The illegal-reentry Guidelines provision includes "conspiring" to commit a "drug trafficking offense" as qualifying for the 16-level adjustment. Relying on a prior decision in which the Ninth Circuit had held that the generic definition of conspiracy required an overt act, the defendant argued that his § 846 conviction didn't qualify because an overt act is not an element of § 846. Notwithstanding the usual categorical analysis that applies, the panel majority concluded that the Sentencing Commission meant for § 846 crimes to qualify for the 16-level adjustment. Accepting the defendant's argument would be "downright absurd," the majority said, because the Sentencing Commission would not have intended to exempt a federal drug trafficking crime from the 16-level adjustment. Thus there was no need to rely on a generic definition of conspiracy, as would usually be the case under Taylor v. United States, 495 U.S. 575 (1990).
Judge Paez dissented from the decision not to apply the usual Taylor analysis. For him, because an § 846 conspiracy does not require an overt act, while a generic conspiracy does, an § 846 conviction cannot qualify for a 16-level upward adjustment. He left open the possibility that an § 846 conviction might qualify for the 8-level upward adjustment that applies to any other aggravated felony.
Kudos to Tucson CJA panelist Saul Huerta for his "creative" argument.
The decision is here:
United States v. Chadwell, No. 14-30028 (Hayes (DJ, S.D. Cal.) with NR Smith and Owens) --- The Ninth Circuit affirmed a conviction and sentence for possession of a firearm by a person subject to an order of protection, holding that the trial judge properly allowed the jury to view a video exhibit during deliberations, and that the 4-level upward adjustment for possession of a firearm in connection with another felony applied because the defendant possessed cocaine and a firearm when he was arrested.
The trial lasted a single day. During trial, a 19-minute video of the defendant's arrest, taken from a police car, was admitted as an exhibit and played for the jury. The jury asked to see the video again during deliberations, so the judge arranged to have video equipment set up in the jury room. This was proper, because the jury has traditionally been allowed to examine trial exhibits during deliberations. Moreover, Fed. R. Crim. P. 43(a) did not require the defendant's presence, because the jury was viewing the evidence by itself, so no outsiders could potentially have influenced their deliberations.

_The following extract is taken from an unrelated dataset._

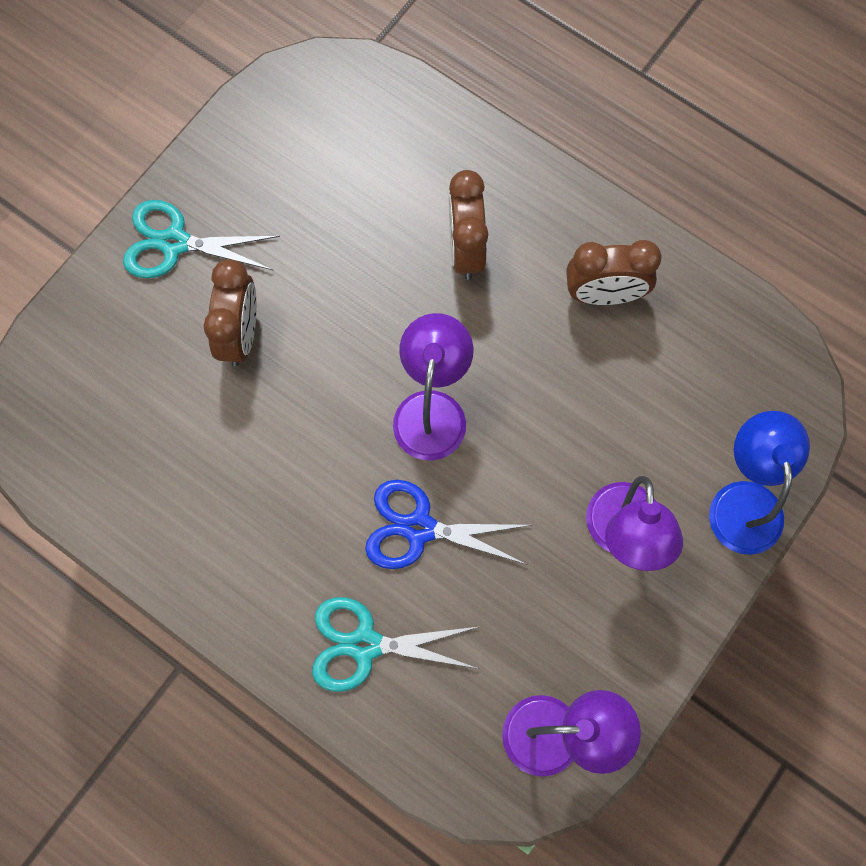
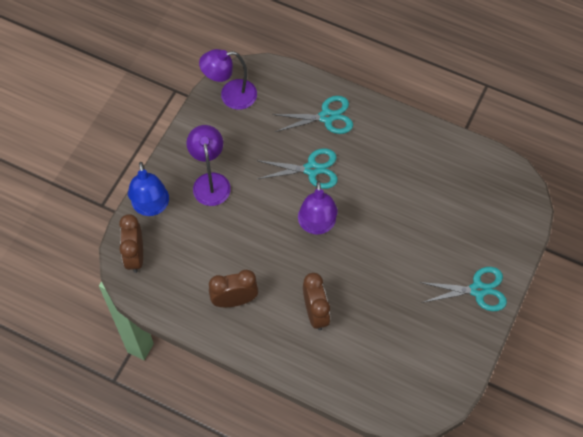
camera: 170 degrees right, 10 degrees down
brown clock [204,259,257,366] -> brown clock moved to [119,214,143,273]
blue scissors [365,480,531,569] -> turquoise scissors [257,149,337,189]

After the defendant was arrested, police searched his car and found cocaine and two handguns. There was testimony at the trial that a confidential informant had bought drugs from the defendant a week and a half before he was arrested. This evidence supported the 4-level upward adjustment under U.S.S.G. § 2K2.1(b)(6)(B) for possession of a firearm in connection with another felony. Ninth Circuit precedent established an "emboldening" requirement, under which a gun always is connected to drug trafficking because possession of the gun emboldens the defendant to distribute the drugs.